WHAT THIS TASK INVOLVES - Rewrite the entries below, swapping "y-axis" for "vertical axis" and leaving everything else unchanged. Omit the pictures from your answer.

EXERCISE MATERIAL -
------
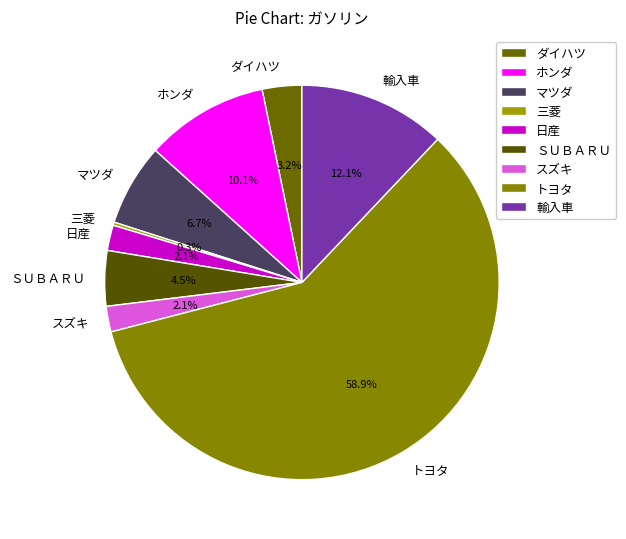

Which slice is the largest?

トヨタ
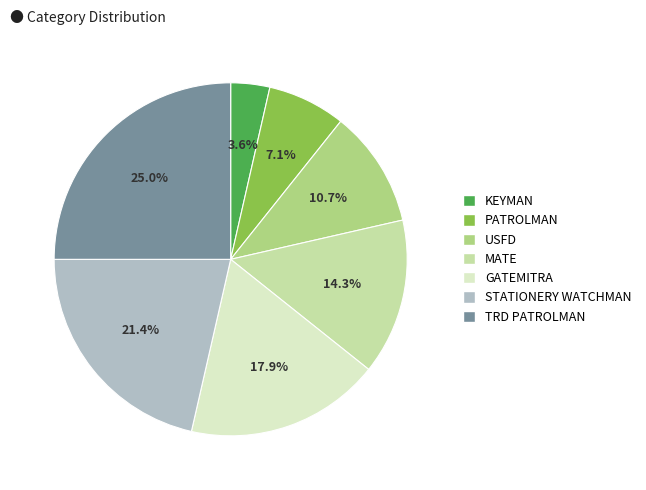

Which category has the biggest portion of the pie?

TRD PATROLMAN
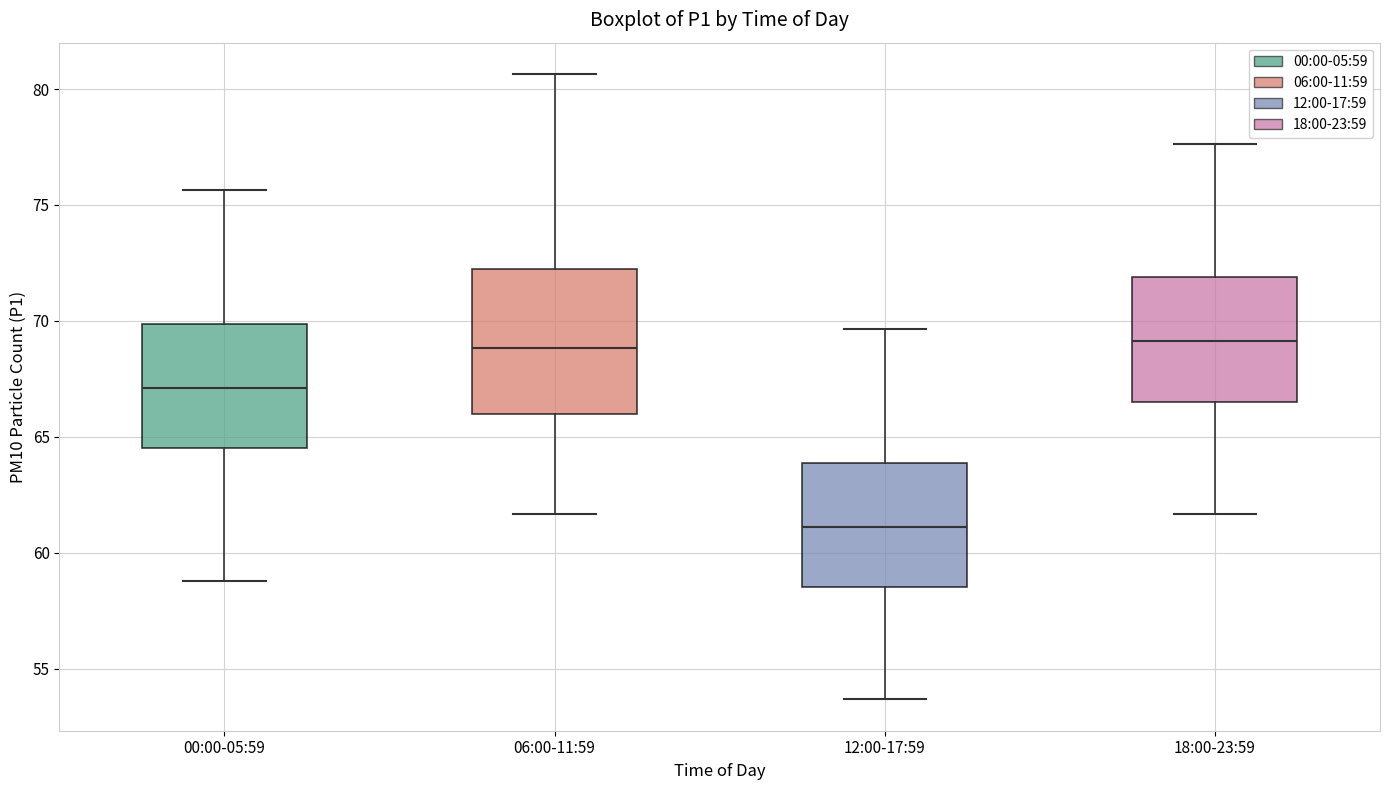

Reading left to right, transcribe this box plot: for each box, give where its median line is, the range the box spans, and where its two whiskers end, as read against the y-axis. The values are not printed on the chart, so give them approximately, as read against the axis.

00:00-05:59: median 67.0, box 64.5 to 70.0, whiskers 59.0 to 75.5
06:00-11:59: median 69.0, box 66.0 to 72.0, whiskers 61.5 to 80.5
12:00-17:59: median 61.0, box 58.5 to 64.0, whiskers 53.5 to 69.5
18:00-23:59: median 69.0, box 66.5 to 72.0, whiskers 61.5 to 77.5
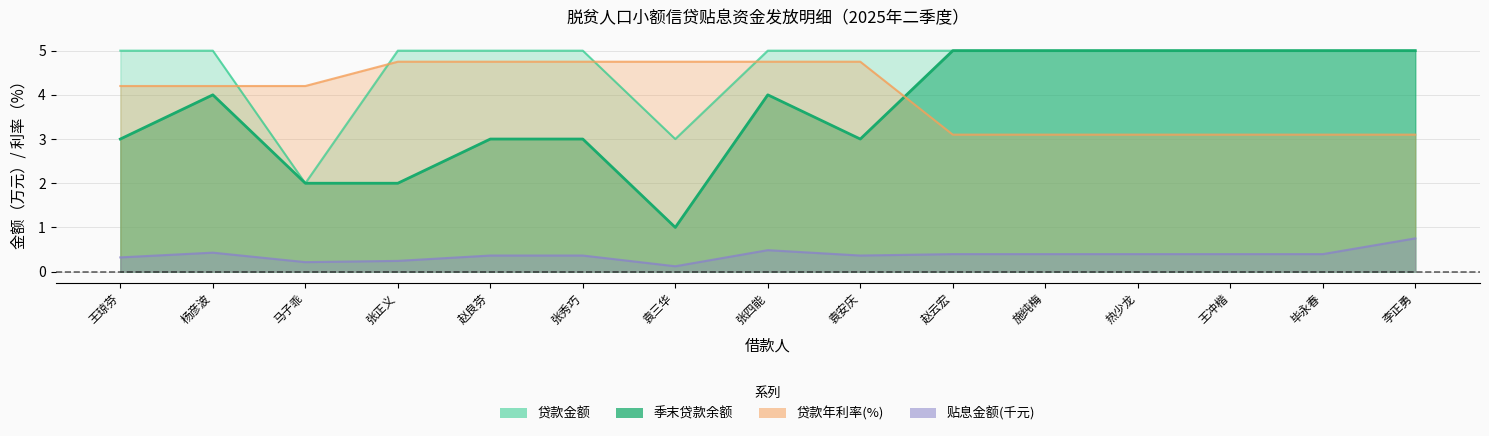

The 贴息金额 series shows 0.3 at 王琼芬. True or false?

True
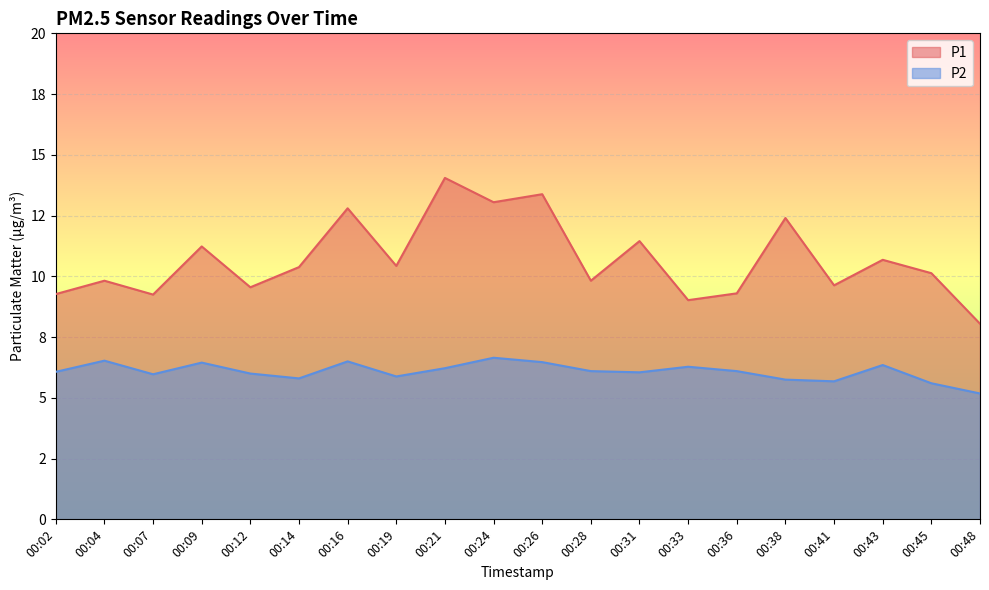

True or false: P2 has a value of 6.3 at 00:43.

True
------
WRITTEN RESPONSE -
Which slice is the largest?

トヨタ

Which category has the biggest portion of the pie?

TRD PATROLMAN

Reading left to right, transcribe this box plot: for each box, give where its median line is, the range the box spans, and where its two whiskers end, as read against the vertical axis. The values are not printed on the chart, so give them approximately, as read against the axis.

00:00-05:59: median 67.0, box 64.5 to 70.0, whiskers 59.0 to 75.5
06:00-11:59: median 69.0, box 66.0 to 72.0, whiskers 61.5 to 80.5
12:00-17:59: median 61.0, box 58.5 to 64.0, whiskers 53.5 to 69.5
18:00-23:59: median 69.0, box 66.5 to 72.0, whiskers 61.5 to 77.5

The 贴息金额 series shows 0.3 at 王琼芬. True or false?

True

True or false: P2 has a value of 6.3 at 00:43.

True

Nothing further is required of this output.